To T S Eliot, he commented: “Probably … it will be part of the duties of the attendant psychiatrists to read all his Cantos and to encourage him to discuss them.”

In contrast, much online comment on this phase of Pound’s life seems to be solemn hagiography hosted by Odinists, conspiracy theorists or New Righters (read: old fascists), and one hesitates to add to it; but then, his case is so instructive. So here’s a piece of verse concerned with our urge to reconstruct or re-enact the past, a project that must always fall short. It starts in a museum of military costume and ends at the Cannock Chase German war cemetery. Ezra makes a guest appearance along the way.

(Innumerable: too many to count. Unnumberable: resistant to numbering, defying the imposition of historical order.)

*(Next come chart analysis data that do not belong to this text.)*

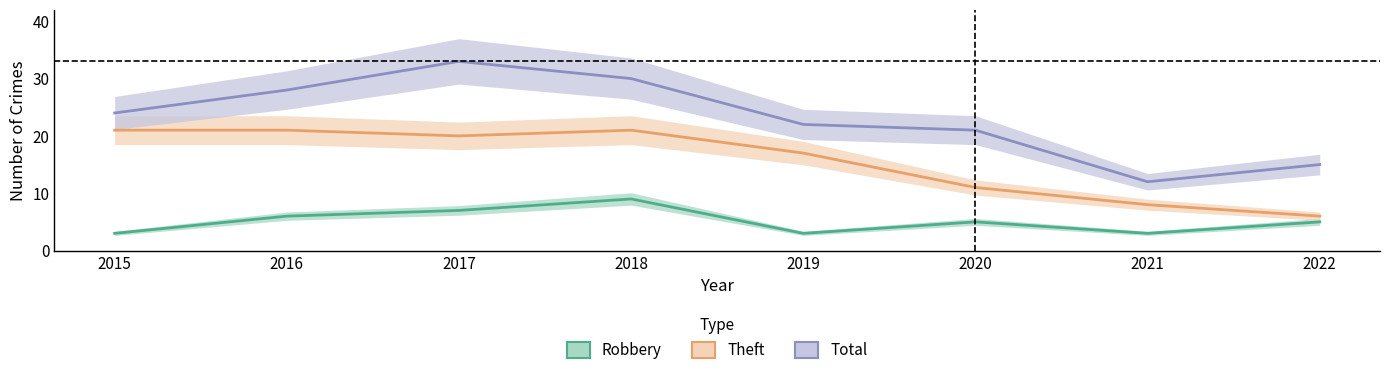

Read the Total value at 2021, to the nearest 10.

10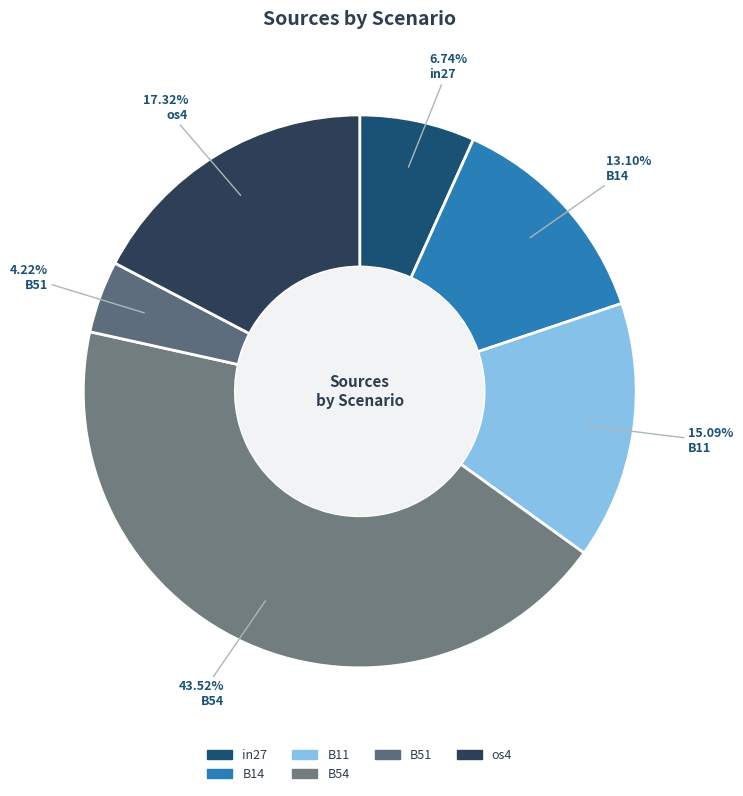

Count the number of slices in the pie.

6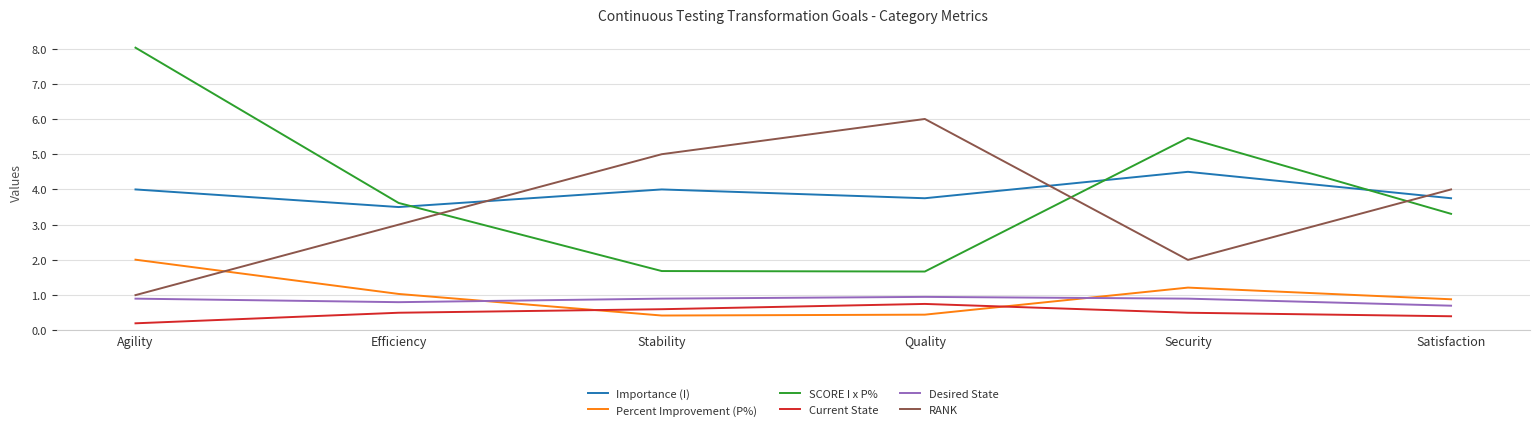

What is the maximum value shown in the chart?

8.0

A Draft of Unnumberable Cantos

The past lies worn as a workhouse copper token,
surface smooth in generality
but detail slow to hint. We squint
and read it wrong. That captain’s museum hat
was fore and aft, not broadsides;
those lapels are buttoned all awry.
The temper of the times, you see, was finely tuned;
the moment’s mores made a subtle song.

At fifty paces we can clock a re-enactor,
something indefinable being out of true;
the face is similar through centuries
but only superficially,
for each face bears a shade, a twist, a cast,
a tic that tells its time.
An image of a previous thing
must shamefully betray the moment of its making.
In its texture, pose and colouring
its shamming history is softly written.

Meanwhile, anachronisms at our end
annoy the dead. The errant angle
of a buckle or the usage of a kerseymere
(or was it ‘cassimere’?) provokes resentment.
Ghosts are not amused by our uncaring parodies.
We lend them by our fancy dress
such forms of immortality
they find so less than flattering
that, mouthing and invisible
within their darkened abstract cells,
they gob their anger at our future features.

Darn mah hide! says Uncle Ezra,
chawing wad as he adopts a
proper transatlantic posture.
Yew all goffossayken Brits’ll sell
yer hi-toned and historrik former time
(a pause, he spits) fer ten yewzuriuss pence
an turn it into goddam panto.
Do fergive mah pree-zumchewuss rime,
but seems ter me a better bet by far
wd be ter giv it to yer Muse
to reinviggerate within a Canto.

But red is the rope where old Benito hangs
while his ingrate survivors pulp his head,
and narrow’s the cage where the broken poet clings
and scrabbles for a unity among his scraps of text,
and rambling hospital’s the home for him
hit full in the face by history,
who wrestled with the past and stumbled,
missed the date and paid the cost,
capsizing on his river of mysterious dead.

The tiny birds perch out of view.
We hear their sorry bleat, and peer but can’t identify.
Below, on rhododendroned lawns, the German boys
are slatted into lines of alien grey stone;
the dead are all and always very far from home.